Goal:
Quote the data word for word, starting at the line that contains "Document page, 1754x1239 pixels." and ending at the line that contains "text_box ATLAS [498, 1046, 642, 1100]", with both of those lines included.

Listed records:

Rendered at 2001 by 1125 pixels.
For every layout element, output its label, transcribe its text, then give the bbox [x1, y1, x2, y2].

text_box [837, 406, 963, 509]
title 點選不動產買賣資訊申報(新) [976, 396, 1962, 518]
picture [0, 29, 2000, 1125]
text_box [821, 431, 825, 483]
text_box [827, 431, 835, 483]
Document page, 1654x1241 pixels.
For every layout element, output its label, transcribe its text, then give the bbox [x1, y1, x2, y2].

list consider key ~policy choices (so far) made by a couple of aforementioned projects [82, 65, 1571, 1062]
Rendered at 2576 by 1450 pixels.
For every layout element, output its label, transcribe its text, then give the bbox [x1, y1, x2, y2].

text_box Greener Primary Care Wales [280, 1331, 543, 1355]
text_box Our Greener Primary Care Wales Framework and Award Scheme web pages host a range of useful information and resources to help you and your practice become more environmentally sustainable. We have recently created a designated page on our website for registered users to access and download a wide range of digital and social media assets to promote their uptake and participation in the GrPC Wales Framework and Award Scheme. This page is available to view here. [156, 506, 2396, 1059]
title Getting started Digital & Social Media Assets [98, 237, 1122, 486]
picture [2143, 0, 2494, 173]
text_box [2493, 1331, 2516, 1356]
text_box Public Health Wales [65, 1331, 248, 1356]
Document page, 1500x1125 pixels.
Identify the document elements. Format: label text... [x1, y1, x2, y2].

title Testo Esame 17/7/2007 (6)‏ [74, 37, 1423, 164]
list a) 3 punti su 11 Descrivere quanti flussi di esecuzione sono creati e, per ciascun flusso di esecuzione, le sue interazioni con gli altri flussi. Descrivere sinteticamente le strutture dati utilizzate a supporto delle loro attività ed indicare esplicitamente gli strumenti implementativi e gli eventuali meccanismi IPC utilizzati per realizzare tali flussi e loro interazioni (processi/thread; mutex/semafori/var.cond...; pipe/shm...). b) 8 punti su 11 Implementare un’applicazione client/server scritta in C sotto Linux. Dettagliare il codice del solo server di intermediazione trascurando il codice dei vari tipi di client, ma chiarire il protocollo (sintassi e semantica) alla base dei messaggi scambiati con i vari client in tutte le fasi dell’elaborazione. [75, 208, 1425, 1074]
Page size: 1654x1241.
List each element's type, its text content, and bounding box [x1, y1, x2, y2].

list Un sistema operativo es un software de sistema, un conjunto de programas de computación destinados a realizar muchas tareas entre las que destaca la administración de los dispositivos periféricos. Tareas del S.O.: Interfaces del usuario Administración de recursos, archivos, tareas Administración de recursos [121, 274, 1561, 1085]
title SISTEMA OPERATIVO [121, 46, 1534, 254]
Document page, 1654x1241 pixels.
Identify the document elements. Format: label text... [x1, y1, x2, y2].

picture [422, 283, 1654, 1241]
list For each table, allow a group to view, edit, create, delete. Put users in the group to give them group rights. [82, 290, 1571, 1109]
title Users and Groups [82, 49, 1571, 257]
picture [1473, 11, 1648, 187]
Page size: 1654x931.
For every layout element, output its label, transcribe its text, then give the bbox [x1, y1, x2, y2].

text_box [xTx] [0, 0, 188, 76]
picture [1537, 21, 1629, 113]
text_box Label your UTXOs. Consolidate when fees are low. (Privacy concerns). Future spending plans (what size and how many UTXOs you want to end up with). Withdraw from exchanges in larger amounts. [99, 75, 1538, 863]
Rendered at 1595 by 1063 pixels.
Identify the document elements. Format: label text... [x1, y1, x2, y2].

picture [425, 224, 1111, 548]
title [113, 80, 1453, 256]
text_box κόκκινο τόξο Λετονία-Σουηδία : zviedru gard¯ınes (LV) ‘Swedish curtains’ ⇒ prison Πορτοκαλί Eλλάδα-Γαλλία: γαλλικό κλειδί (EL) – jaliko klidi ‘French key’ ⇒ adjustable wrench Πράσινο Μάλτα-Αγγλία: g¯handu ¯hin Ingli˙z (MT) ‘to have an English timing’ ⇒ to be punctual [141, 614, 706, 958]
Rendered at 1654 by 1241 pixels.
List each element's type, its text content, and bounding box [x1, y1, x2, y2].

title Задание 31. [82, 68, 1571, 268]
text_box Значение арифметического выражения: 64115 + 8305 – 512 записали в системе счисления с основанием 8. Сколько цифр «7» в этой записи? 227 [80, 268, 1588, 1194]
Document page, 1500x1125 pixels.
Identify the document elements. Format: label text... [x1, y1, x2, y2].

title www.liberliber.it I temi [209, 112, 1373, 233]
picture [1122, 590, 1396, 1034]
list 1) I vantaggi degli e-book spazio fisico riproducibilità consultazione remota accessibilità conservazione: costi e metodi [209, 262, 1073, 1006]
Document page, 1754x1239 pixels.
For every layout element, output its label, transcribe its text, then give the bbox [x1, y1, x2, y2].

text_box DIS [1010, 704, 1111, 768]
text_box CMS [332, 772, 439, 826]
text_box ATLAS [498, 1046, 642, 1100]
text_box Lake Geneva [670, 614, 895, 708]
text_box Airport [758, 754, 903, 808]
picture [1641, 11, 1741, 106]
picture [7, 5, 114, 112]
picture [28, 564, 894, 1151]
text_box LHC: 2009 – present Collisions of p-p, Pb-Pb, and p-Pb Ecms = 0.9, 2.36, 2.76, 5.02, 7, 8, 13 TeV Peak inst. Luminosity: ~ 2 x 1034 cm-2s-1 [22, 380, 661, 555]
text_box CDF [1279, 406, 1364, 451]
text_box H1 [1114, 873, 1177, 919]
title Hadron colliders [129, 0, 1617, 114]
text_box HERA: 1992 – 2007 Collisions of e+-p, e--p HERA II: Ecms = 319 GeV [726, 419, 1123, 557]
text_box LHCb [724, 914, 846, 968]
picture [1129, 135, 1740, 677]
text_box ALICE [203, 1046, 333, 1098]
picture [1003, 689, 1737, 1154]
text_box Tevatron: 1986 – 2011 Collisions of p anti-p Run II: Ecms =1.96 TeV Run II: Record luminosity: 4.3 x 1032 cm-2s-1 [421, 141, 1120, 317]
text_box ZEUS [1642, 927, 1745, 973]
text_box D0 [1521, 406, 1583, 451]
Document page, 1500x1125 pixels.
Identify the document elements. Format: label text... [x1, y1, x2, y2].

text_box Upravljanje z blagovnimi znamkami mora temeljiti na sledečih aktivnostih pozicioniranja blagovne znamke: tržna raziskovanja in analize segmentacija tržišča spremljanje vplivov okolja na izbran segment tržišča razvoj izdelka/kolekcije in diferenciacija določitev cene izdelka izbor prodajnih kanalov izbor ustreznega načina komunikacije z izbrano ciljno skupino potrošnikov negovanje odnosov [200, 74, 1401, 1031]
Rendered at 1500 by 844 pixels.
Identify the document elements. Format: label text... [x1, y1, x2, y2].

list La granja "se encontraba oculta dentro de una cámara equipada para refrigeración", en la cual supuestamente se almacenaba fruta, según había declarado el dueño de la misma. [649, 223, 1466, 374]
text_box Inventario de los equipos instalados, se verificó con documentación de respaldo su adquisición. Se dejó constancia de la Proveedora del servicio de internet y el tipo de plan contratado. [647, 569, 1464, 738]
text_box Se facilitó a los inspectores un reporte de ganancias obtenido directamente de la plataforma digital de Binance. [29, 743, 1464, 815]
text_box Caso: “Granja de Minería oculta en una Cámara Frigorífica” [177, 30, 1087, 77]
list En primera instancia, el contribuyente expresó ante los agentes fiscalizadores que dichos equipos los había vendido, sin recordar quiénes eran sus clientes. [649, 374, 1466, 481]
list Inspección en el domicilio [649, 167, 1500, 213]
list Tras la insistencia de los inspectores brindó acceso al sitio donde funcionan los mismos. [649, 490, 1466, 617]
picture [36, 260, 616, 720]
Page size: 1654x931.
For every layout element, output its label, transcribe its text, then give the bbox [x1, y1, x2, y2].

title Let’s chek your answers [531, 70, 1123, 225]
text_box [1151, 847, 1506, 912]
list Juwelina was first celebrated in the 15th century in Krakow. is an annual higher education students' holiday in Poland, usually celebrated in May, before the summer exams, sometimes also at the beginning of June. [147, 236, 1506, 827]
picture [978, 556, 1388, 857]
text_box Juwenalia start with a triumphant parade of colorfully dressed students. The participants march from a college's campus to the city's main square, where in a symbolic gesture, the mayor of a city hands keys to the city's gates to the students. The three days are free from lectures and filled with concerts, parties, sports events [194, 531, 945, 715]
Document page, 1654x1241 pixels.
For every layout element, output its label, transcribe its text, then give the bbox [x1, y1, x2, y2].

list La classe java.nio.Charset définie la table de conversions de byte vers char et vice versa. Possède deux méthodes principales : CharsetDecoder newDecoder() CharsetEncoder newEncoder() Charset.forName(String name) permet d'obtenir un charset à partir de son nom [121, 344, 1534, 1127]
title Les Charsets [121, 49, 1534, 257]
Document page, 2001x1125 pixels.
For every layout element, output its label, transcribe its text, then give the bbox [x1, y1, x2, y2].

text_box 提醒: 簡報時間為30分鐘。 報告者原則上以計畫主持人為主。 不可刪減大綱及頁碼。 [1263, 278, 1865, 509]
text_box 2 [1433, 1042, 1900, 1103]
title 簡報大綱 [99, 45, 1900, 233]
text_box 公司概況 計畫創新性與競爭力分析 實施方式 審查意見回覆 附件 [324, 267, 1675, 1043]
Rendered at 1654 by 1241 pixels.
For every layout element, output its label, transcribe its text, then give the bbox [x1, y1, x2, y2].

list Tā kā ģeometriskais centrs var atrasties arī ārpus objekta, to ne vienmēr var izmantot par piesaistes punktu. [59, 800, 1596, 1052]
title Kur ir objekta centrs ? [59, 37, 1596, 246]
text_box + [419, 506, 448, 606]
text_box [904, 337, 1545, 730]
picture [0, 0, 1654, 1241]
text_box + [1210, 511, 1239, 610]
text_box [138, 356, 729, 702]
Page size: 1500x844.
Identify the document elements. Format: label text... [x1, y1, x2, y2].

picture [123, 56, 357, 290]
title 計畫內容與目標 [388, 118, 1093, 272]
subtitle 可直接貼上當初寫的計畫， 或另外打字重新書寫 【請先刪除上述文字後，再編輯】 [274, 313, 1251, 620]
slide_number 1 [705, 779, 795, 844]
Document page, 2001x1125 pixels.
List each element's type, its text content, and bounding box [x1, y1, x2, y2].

Expected answer:
Document page, 1754x1239 pixels.
For every layout element, output its label, transcribe its text, then give the bbox [x1, y1, x2, y2].

text_box DIS [1010, 704, 1111, 768]
text_box CMS [332, 772, 439, 826]
text_box ATLAS [498, 1046, 642, 1100]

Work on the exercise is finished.